One of the most anticipated activities on my long list of sights to see and things to do during my recent trip to London was attending a Toastmasters meeting. I thought it would be a fantastic opportunity to see how the locals lived and to experience Toastmasters in another culture – and my expectations were exceeded!!
I researched London options on the Toastmasters International website several months before my trip – there were quite a few meetings at times that were convenient for my schedule and location, but I was most excited about the Riverside Communicators meeting due to their Facebook posts. I reached out in advance, and a member responded quickly and affirmatively.
It was quite an adventure getting to and from the meeting in Twickenham — “just figuring out” public transportation in a foreign country, at night, and with a dead cell phone battery is not something I recommend – but fortunately for me, it worked out beautifully and made for a funny story to tell.
Riverside Communicators meet twice per month and have a two-hour meeting agenda. Their club has 60+ members, and over 30 people of all ages and nationalities were in attendance this particular evening.

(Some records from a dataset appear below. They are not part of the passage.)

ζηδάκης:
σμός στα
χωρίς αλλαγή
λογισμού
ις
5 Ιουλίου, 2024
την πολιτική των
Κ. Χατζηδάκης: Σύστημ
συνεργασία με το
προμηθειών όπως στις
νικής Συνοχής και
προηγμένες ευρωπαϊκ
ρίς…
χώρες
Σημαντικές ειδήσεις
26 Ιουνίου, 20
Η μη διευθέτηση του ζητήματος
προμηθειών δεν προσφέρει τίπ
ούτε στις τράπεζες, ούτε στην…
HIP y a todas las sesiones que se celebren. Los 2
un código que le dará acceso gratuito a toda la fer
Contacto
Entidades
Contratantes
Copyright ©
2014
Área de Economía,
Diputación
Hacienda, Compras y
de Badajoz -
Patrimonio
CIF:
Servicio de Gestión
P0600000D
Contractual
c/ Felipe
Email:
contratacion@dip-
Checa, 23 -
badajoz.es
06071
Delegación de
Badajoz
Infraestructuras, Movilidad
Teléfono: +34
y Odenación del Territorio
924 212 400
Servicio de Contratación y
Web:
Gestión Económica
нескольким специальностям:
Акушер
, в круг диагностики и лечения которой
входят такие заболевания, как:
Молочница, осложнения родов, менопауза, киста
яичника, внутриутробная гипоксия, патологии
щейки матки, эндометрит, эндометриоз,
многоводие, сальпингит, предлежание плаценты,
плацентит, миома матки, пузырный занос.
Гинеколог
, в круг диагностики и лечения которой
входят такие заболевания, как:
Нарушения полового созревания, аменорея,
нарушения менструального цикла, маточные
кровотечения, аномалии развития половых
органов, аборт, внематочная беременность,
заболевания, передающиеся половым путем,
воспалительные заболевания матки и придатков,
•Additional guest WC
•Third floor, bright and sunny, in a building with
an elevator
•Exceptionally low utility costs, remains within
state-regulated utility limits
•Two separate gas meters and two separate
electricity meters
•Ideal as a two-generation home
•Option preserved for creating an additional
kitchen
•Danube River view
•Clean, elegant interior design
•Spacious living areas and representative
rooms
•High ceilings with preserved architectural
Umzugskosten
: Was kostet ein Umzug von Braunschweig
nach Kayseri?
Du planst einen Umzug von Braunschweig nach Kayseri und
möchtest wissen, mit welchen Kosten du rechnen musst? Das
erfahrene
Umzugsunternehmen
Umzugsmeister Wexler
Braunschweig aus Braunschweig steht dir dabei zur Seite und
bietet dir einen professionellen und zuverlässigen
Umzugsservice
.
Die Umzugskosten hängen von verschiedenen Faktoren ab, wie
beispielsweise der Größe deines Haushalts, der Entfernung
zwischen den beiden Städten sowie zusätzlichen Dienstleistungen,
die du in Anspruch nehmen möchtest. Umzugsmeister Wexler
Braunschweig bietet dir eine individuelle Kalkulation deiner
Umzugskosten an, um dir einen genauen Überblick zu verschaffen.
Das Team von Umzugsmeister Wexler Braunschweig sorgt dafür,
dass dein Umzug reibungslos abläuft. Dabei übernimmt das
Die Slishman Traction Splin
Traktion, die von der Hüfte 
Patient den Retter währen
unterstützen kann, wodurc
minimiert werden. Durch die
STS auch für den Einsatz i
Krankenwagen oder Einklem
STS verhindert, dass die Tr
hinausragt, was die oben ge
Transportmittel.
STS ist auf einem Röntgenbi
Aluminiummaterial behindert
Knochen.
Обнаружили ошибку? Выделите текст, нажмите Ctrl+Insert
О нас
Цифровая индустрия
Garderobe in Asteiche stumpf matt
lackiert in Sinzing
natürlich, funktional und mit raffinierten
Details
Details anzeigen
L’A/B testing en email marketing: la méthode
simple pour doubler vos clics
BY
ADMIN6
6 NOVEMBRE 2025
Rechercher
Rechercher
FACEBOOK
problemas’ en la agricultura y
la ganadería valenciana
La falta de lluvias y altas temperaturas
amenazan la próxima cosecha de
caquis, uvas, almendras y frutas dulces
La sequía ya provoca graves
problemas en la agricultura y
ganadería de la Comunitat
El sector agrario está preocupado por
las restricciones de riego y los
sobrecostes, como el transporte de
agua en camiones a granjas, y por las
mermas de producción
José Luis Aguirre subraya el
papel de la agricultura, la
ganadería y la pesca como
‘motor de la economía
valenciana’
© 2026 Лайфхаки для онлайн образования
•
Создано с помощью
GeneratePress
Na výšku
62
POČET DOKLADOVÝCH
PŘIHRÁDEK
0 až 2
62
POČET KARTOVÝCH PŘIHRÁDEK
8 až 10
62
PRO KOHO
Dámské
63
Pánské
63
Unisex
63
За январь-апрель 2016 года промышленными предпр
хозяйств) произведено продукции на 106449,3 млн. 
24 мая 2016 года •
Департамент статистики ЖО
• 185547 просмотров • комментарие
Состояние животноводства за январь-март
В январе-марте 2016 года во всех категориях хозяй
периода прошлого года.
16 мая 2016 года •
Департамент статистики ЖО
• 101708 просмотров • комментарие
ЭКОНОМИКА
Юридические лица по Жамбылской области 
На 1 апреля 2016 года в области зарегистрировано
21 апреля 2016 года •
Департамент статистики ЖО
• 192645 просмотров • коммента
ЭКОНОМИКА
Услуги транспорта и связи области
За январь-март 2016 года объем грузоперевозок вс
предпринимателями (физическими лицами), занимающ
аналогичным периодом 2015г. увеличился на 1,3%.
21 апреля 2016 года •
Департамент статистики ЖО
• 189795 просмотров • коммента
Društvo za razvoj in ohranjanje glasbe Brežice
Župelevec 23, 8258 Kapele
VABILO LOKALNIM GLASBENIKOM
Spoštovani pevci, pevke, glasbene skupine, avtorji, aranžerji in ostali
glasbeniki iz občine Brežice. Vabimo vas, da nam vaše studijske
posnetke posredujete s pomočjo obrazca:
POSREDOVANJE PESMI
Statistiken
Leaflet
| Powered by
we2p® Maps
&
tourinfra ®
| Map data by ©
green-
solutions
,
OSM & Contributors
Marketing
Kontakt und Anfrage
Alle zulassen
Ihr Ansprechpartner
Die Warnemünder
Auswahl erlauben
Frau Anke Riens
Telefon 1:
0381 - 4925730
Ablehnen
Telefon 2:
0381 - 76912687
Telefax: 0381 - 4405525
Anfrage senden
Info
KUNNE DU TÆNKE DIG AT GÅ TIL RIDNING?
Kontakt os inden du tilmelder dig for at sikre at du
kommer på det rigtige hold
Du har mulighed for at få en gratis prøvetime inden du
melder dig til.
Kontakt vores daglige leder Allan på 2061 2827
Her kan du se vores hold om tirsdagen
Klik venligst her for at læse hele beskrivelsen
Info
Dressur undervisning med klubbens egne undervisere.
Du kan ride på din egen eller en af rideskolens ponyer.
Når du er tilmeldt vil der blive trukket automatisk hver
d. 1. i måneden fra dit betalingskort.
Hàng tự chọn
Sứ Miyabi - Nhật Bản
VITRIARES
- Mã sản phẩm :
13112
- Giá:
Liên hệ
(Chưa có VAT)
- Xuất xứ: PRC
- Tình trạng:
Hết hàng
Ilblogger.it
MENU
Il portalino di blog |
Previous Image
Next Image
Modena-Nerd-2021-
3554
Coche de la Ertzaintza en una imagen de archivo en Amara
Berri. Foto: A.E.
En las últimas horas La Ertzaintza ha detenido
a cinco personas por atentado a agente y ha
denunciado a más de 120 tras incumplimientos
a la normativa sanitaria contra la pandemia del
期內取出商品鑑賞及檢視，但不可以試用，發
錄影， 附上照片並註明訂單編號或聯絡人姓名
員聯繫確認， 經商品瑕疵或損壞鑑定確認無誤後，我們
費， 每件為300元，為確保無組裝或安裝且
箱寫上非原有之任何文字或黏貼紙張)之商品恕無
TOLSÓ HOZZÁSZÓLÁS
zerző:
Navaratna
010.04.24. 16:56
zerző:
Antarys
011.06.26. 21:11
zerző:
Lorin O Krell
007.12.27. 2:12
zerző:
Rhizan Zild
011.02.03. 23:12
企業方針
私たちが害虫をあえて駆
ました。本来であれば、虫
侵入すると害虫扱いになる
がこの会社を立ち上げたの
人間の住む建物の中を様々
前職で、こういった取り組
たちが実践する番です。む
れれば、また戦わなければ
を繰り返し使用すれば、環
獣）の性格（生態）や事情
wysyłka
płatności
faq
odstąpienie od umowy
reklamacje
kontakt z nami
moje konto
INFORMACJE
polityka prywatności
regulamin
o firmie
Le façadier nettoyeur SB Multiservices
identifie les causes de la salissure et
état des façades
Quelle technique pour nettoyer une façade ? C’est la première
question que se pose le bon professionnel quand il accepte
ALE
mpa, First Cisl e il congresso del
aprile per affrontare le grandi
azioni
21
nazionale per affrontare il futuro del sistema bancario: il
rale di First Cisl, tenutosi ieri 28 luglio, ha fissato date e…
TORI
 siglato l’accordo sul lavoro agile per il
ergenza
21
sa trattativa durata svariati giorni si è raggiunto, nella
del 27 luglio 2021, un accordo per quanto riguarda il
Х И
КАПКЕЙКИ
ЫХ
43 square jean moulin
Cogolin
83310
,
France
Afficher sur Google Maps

The meeting started with the Grammarian recounting her recent visit to Kathmandu on business and how she crashed a Himalaya Toastmasters meeting. Wow. So global!
There were four prepared speeches – content included a trip on the Blue Danube, an opinion about women wearing hijabs, a humorous speech about statistics, and a discussion about the recent Scotland vote on its independence.
|Nicole Smith from District 25 with
Londoners Heidy Ashley-Hacker, and Tudor Borlea.
The TopicsMaster skillfully made a timely current event, Scotland and politics, hilarious as evidenced by the prompt I was given: “it’s said that Scottish men don’t wear anything under their kilts”. I don’t remember exactly how I phrased my response, but I referenced the Texas saying about some men who are “all buckle, no cattle”. It got a big laugh and lots of votes – I won!
|Eel Pie Pub|
Several meeting differences included the General Evaluator was someone from outside their club who objectively evaluated the overall meeting, and they included the Grammarian in the “Best Evaluator” vote. Similarities included the overall meeting organization, the friendliness of the membership, the ribbons (I left mine there – as I was laughingly accused of stealing their ribbon and taking it “across the pond”), and the social time after the meeting (they go to a pub!).
Overall, it was a fantastic experience, and I highly recommend attending a Toastmasters meeting in every place you visit.